Synda and Alexander are now happily returned home to Tunis and reunited with their family. It makes me tear up every time I imagine them all meeting little Alex for the first time. Putting this blogpost and video together was a wonderful way for me to remember how special our time together was. I plan to visit them this winter, inshallah, and I already can't wait to hold a somewhat bigger Alex in my arms again.

Synda and I wanted to share the recipe for Zrir with you. Zrir is a nutritious dessert that was traditionally given to new mothers in Tunisia, to help them regain their strength and also to help with their milk production after childbirth. The tradition evolved into a special treat that is served whenever a visitor comes to meet a newborn baby and congratulate the new mom. The sesame seeds, hazelnuts, honey, and butter that Zrir is made of are very nourishing so it is preciously served in small elegant glasses with tiny spoons. 



Synda says that in Tunisia, each family's Zrir is quite different. Her version is creamy and caramel-like though still very thick, but others make a harder, quite compact and crumbly Zrir, which is also delicious. The recipe for Zrir is therefore very adaptable. It contains 4 simple ingredients but you can vary the amounts based on personal preference. For instance, if you prefer a sweeter and softer Zrir, you can add more honey.

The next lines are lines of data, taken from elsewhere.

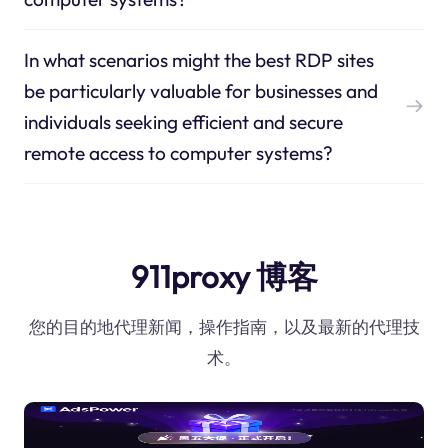
In what scenarios might the best RDP sites
be particularly valuable for businesses and
individuals seeking efficient and secure
remote access to computer systems?
911proxy 博客
您的目的地代理新闻，操作指南，以及最新的代理技
术。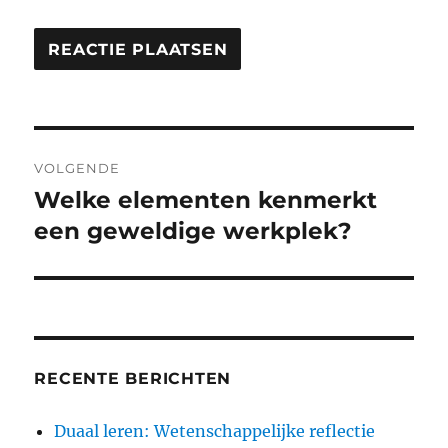
Bericht
VOLGENDE
navigatie
Welke elementen kenmerkt
Volgend
bericht:
een geweldige werkplek?
RECENTE BERICHTEN
Duaal leren: Wetenschappelijke reflectie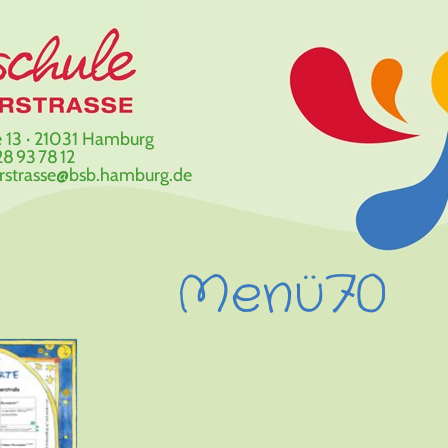
 13 · 21031 Hamburg
8 93 78 12
erstrasse@bsb.hamburg.de
Menü70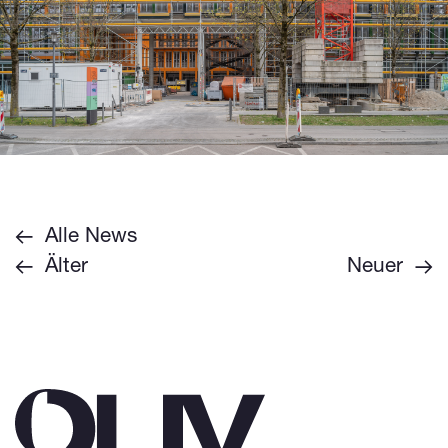
Alle News
Älter
Neuer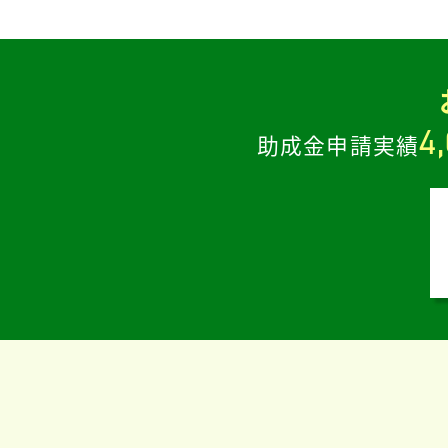
4
助成金申請実績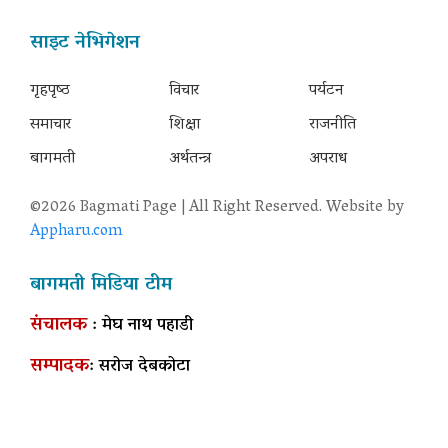
साइट नेभिगेशन
गृहपृष्‍ठ
विचार
पर्यटन
समाचार
शिक्षा
राजनीति
बागमती
अर्थतन्त्र
अपराध
©2026 Bagmati Page | All Right Reserved. Website by
Appharu.com
बागमती मिडिया टीम
संचालक
: मेघ नाथ पहाडी
सम्पादक
: सरोज देबकोटा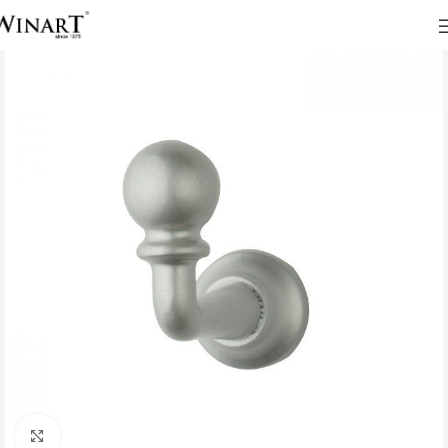
Click to enlarge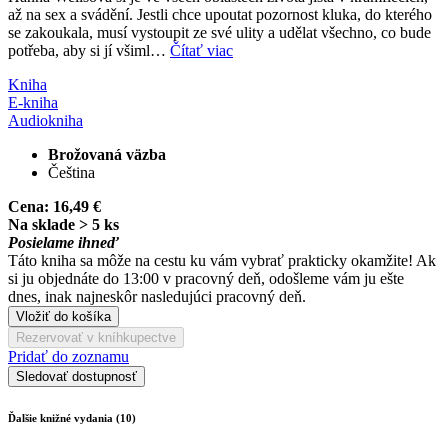
až na sex a svádění. Jestli chce upoutat pozornost kluka, do kterého
se zakoukala, musí vystoupit ze své ulity a udělat všechno, co bude
potřeba, aby si jí všiml…
Čítať viac
Kniha
E-kniha
Audiokniha
Brožovaná väzba
Čeština
Cena:
16,49 €
Na sklade > 5 ks
Posielame ihneď
Táto kniha sa môže na cestu ku vám vybrať prakticky okamžite! Ak
si ju objednáte do 13:00 v pracovný deň, odošleme vám ju ešte
dnes, inak najneskôr nasledujúci pracovný deň.
Vložiť do košíka
Rezervovať v kníhkupectve
Pridať do zoznamu
Sledovať dostupnosť
Ďalšie knižné vydania (10)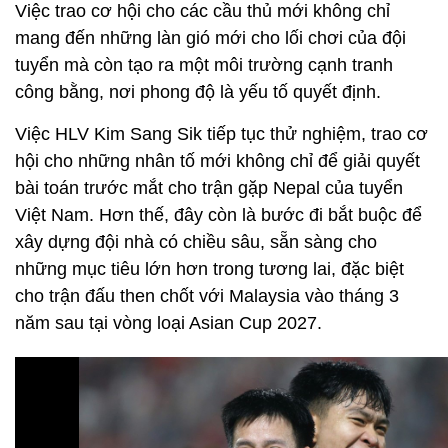
Việc trao cơ hội cho các cầu thủ mới không chỉ
mang đến những làn gió mới cho lối chơi của đội
tuyển mà còn tạo ra một môi trường cạnh tranh
công bằng, nơi phong độ là yếu tố quyết định.
Việc HLV Kim Sang Sik tiếp tục thử nghiệm, trao cơ
hội cho những nhân tố mới không chỉ để giải quyết
bài toán trước mắt cho trận gặp Nepal của tuyển
Việt Nam. Hơn thế, đây còn là bước đi bắt buộc để
xây dựng đội nhà có chiều sâu, sẵn sàng cho
những mục tiêu lớn hơn trong tương lai, đặc biệt
cho trận đấu then chốt với Malaysia vào tháng 3
năm sau tại vòng loại Asian Cup 2027.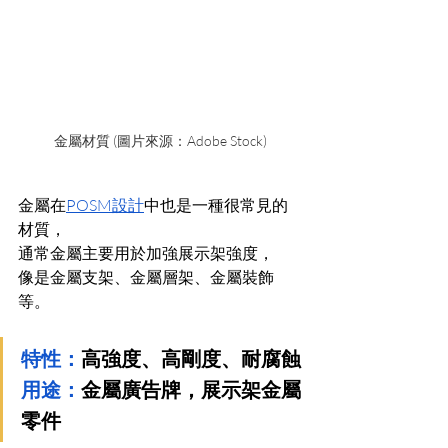
金屬材質 (圖片來源：Adobe Stock)
金屬在
POSM設計
中也是一種很常見的
材質，
通常金屬主要用於加強展示架強度，
像是金屬支架、金屬層架、金屬裝飾
等。
特性：
高強度、高剛度、耐腐蝕
用途：
金屬廣告牌，展示架金屬
零件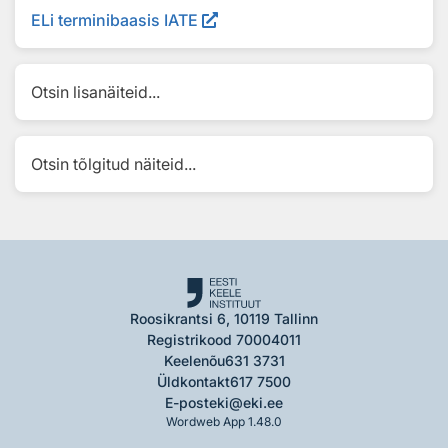
ELi terminibaasis IATE
Otsin lisanäiteid...
Otsin tõlgitud näiteid...
Roosikrantsi 6, 10119 Tallinn
Registrikood 70004011
Keelenõu
631 3731
Üldkontakt
617 7500
E-post
eki@eki.ee
Wordweb App 1.48.0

When I've made Zrir myself, I have not been able to achieve the fine smooth, caramel-like consistency of Synda's Zrir. I think there is a little magic in the way she prepares it. It also takes a lot of patience to grind hazelnuts and sesame seeds into such a smooth paste. And I believe therein lies part of the secret to a good creamy Zrir: the hazelnut and sesame pastes must be as smooth and buttery as possible before the honey and butter are added. Because this can take so long if you don't have a solid food processor, I am inclined to try substituting  store-bought tahini for the sesame seeds next time I make it. I'm not sure Synda will approve, but I'll keep you posted!


TUNISIAN ZRIR
Makes enough for about 10 servings

2 cups whole hazelnuts
2 cups white sesame seeds
1/3 cup butter
1/2 cup honey (more if you wish)
1/4 cup pine nuts (optional garnish)

In a heavy skillet toast the hazelnuts on low heat for about 5 to 10 minutes or until they get golden and fragrant. Cool them and then rub them between your hands to release their skins. Don't worry if some of the skins remain, just try to release and discard as much of the skins as you can. Toast the sesame seeds as well for about 3 to 5 minutes on low heat or until fragrant. Watch them carefully so they don't burn! 

In a small saucepan, melt together the honey and butter. Remove from heat as soon as they've turned to liquid. 

Place the toasted sesame seeds in a food processor and grind until they begin turning into a paste or nut butter consistency. This may take quite a while, depending on how strong your food processor is. If your processor isn't powerful enough, you may want to try using a coffee grinder, as Synda did in the video. It is painstaking but necessary to achieve the right consistency. Repeat this process with the hazelnuts. Pour the hazelnut and sesame butters into a smallish heavy-bottomed pot. Place on low heat and add half of the honey-butter mixture to the sesame-hazelnut mixture. Stir until a homogeneous cream starts to form. Add the remaining butter and honey and continue stirring until the whole thing is creamy. As soon as it starts to bubble, remove from heat and allow to cool slightly before serving in small cups. As the Zrir cools, it will harden. Garnish with pine nuts if you wish. Zrir will keep for several weeks in a glass jar. Enjoy!





At the airport, just before they boarded the plane for the first leg of their journey home (I cried a river!)